** start of Source text **

A plain white t-shirt, however, I feared. It said so little and required so much of myself, and who I was, who I am, has long been a puzzle for me. A white shirt has so much more to say: an upturned collar or sleeves pushed past the elbows say something. Take for example, Peter Lindbergh's iconic photograph of six rising-star models in white shirts on a Santa Monica beach in 1988. All six models wear almost identical shirts, but it is in the way that the garment drapes, hangs, clings, caresses, a collar askew or turned up, that it conveys something about each of them. We, the spectator, can glean something from the way that it is carried: who is Estelle, who is Karen, who is Rachel, who is Linda, Tatjana, Christy. More than a decade later, we meet once more with Lindbergh and the white shirt, in The Power of the White Shirt for Vogue Italia. Five near-identical shirts on five distinctly different women. Again, something in the minutiae of its being worn, the possibility of broader range of play with a sleeve, a hem, a collar, a button, communicates intent, purpose, range.

** end of Source text **
** start of Material supplied **

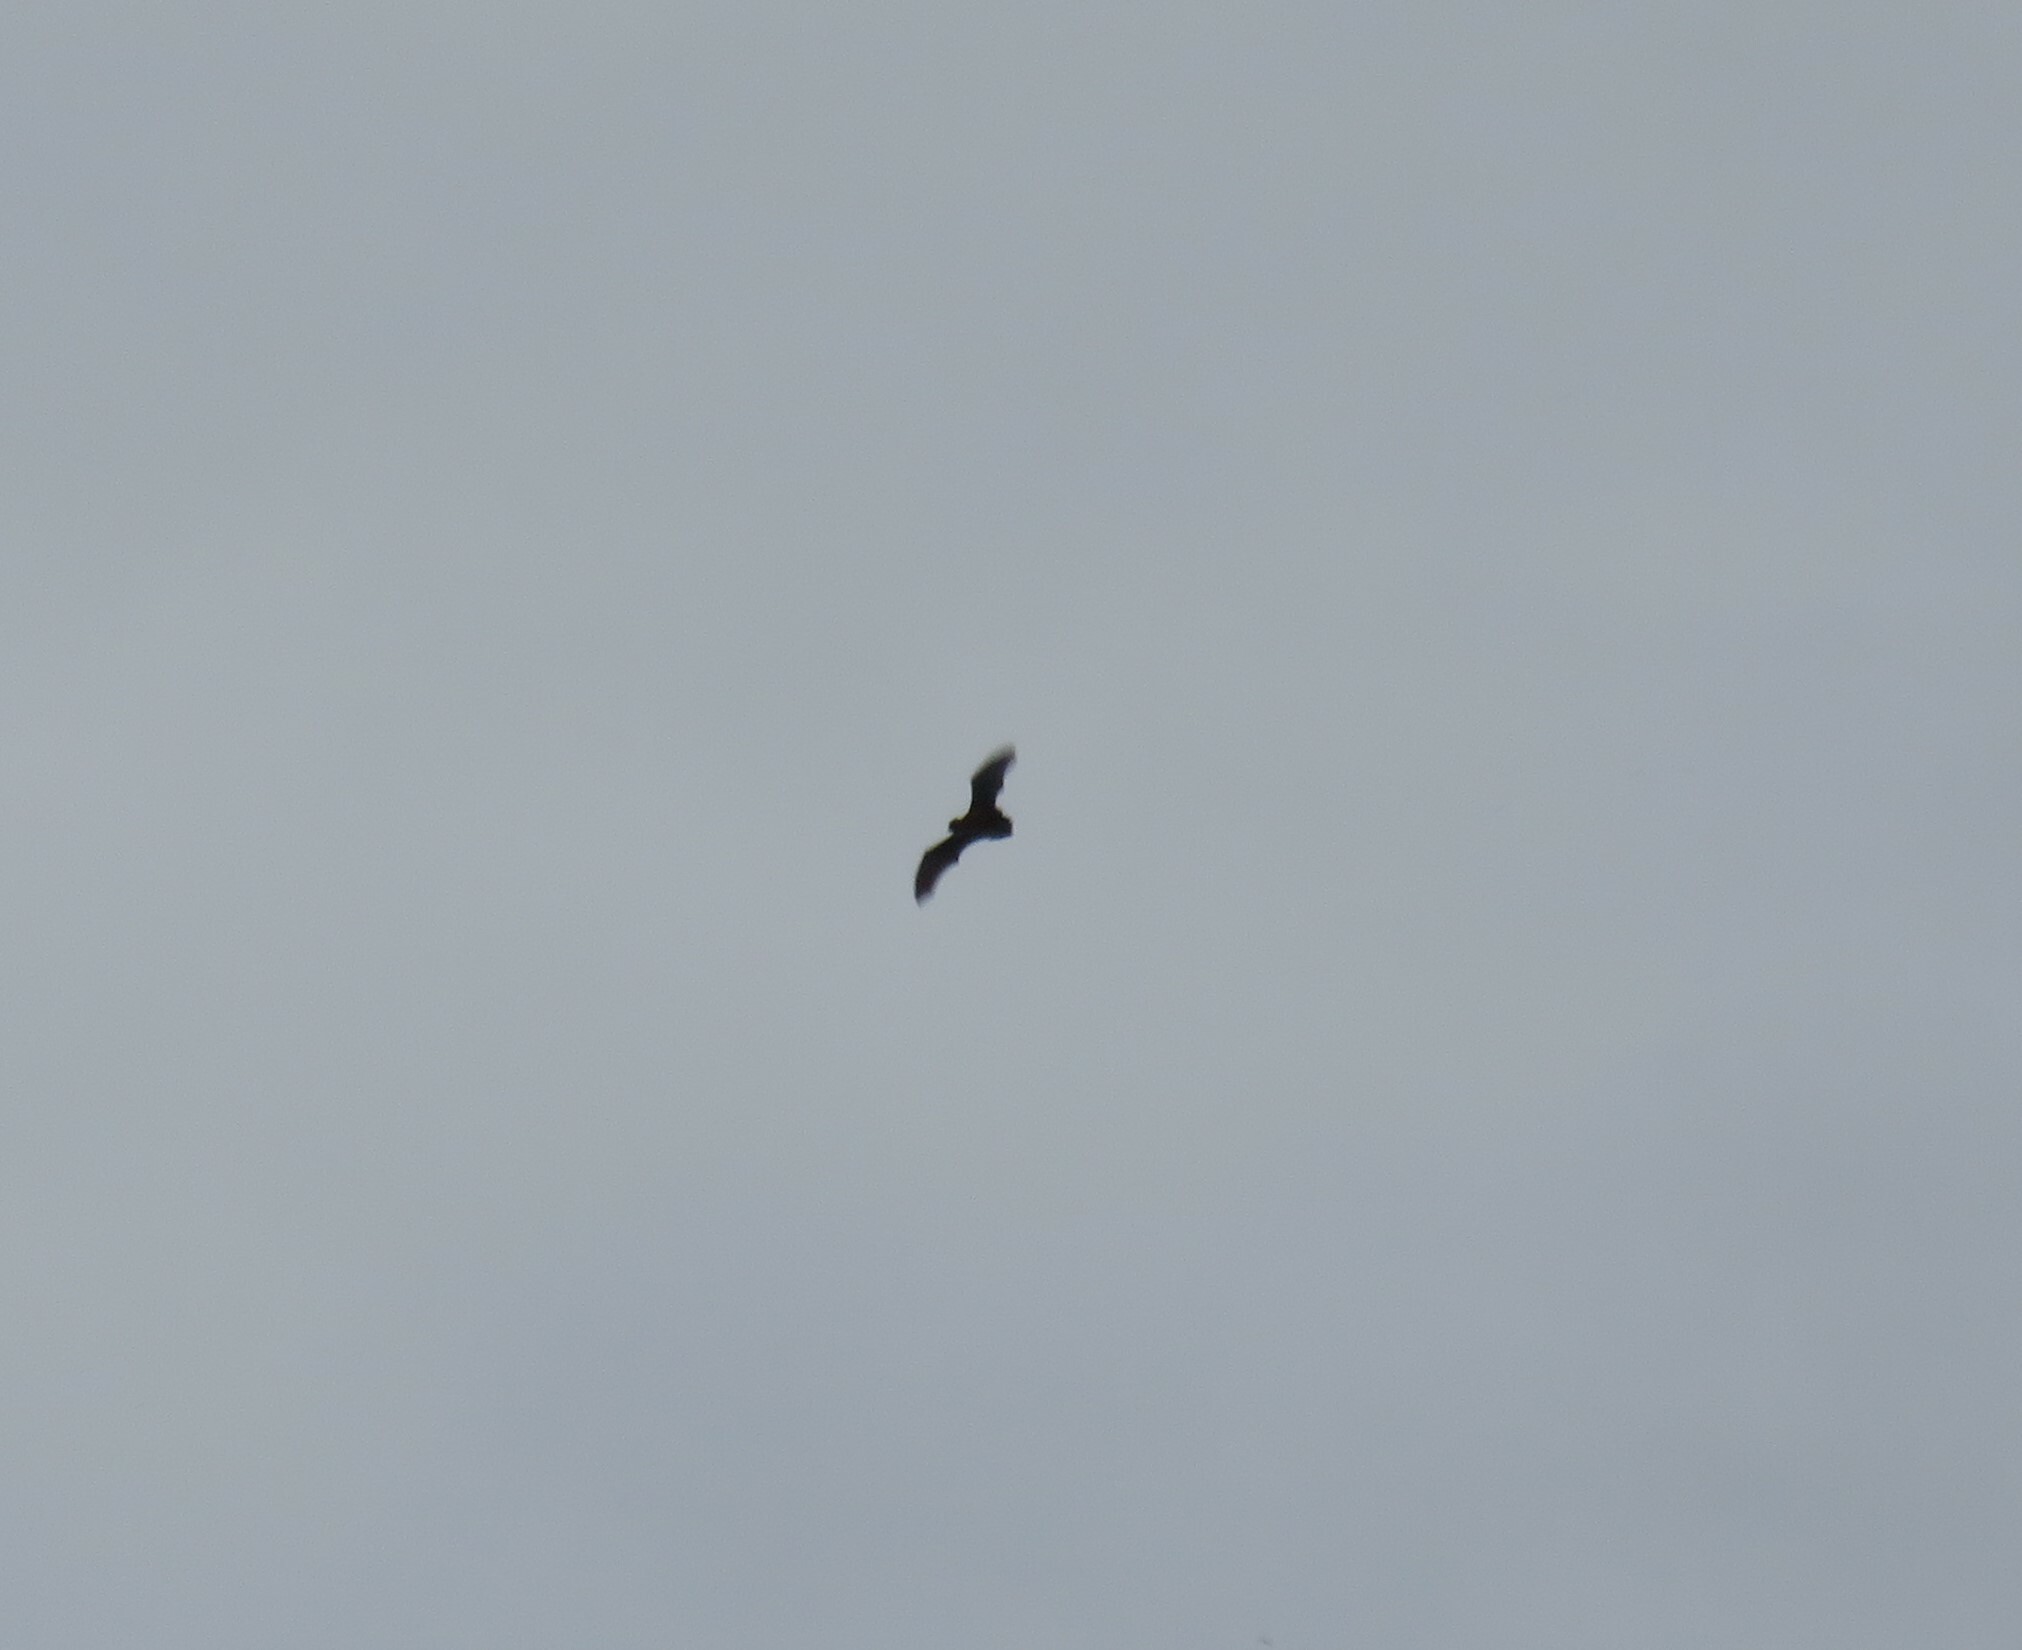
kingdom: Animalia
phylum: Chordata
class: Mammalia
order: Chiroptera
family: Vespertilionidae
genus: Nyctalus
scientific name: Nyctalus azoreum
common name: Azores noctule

** end of Material supplied **
** start of Material supplied **

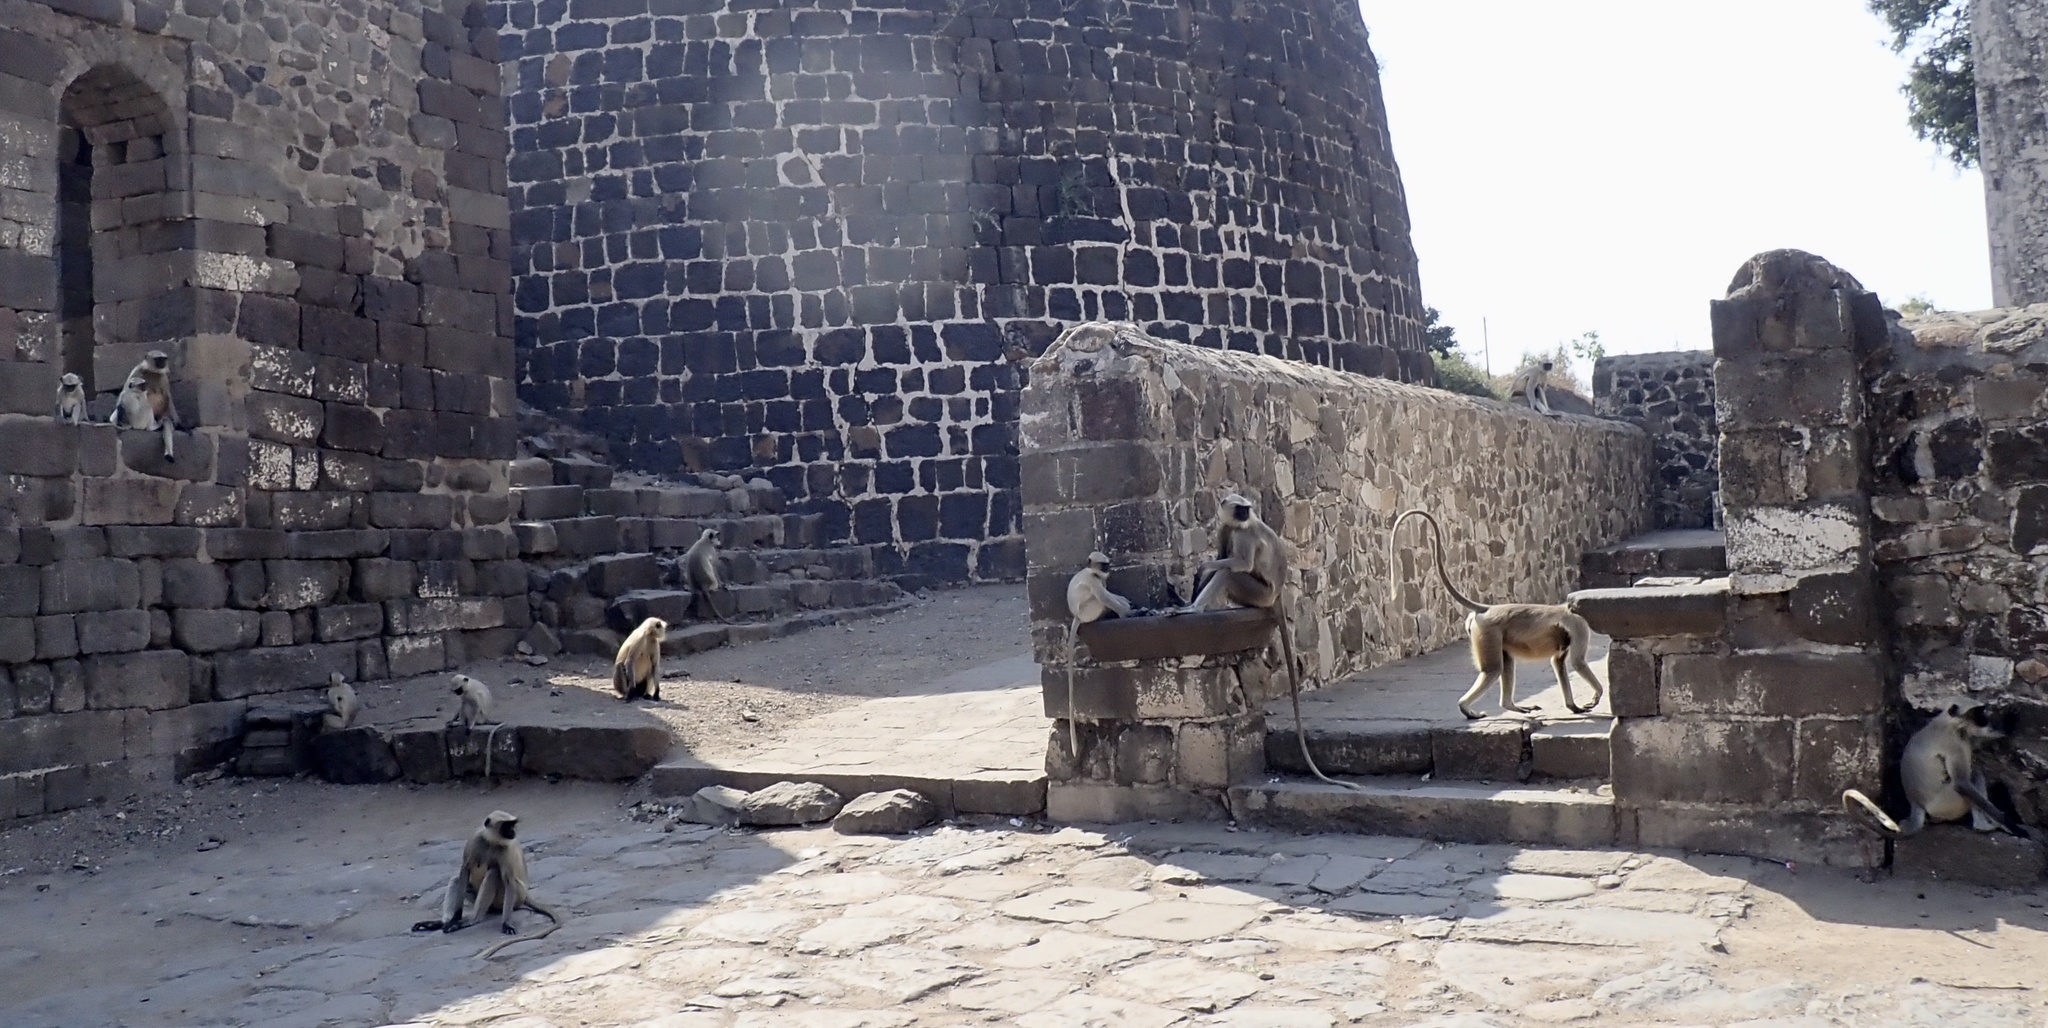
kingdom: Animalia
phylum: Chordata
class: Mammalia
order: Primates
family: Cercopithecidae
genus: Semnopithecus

** end of Material supplied **
** start of Material supplied **

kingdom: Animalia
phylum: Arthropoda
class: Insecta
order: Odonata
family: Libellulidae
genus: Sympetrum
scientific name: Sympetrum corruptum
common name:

** end of Material supplied **

**What to work on**
Condense the paragraph of the white-shirt passage that begins "A plain white t-shirt, however, I feared" into a bulleted list of its main points.

**Solved problem**
- The writer feared the plain white t-shirt because it said so little and required so much of the wearer. The writer's sense of self has long been a puzzle.
- A white shirt says much more: an upturned collar or sleeves pushed past the elbows say something.
- Peter Lindbergh's iconic 1988 photograph shows six rising-star models in almost identical white shirts on a Santa Monica beach. The way each garment drapes, hangs, clings and caresses, or a collar askew or turned up, conveys something about each model: Estelle, Karen, Rachel, Linda, Tatjana and Christy.
- More than a decade later, Lindbergh returned to the white shirt in The Power of the White Shirt for Vogue Italia. It showed five near-identical shirts on five distinctly different women.
- Small details of how the shirt is worn communicate intent, purpose and range. These include a sleeve, a hem, a collar or a button.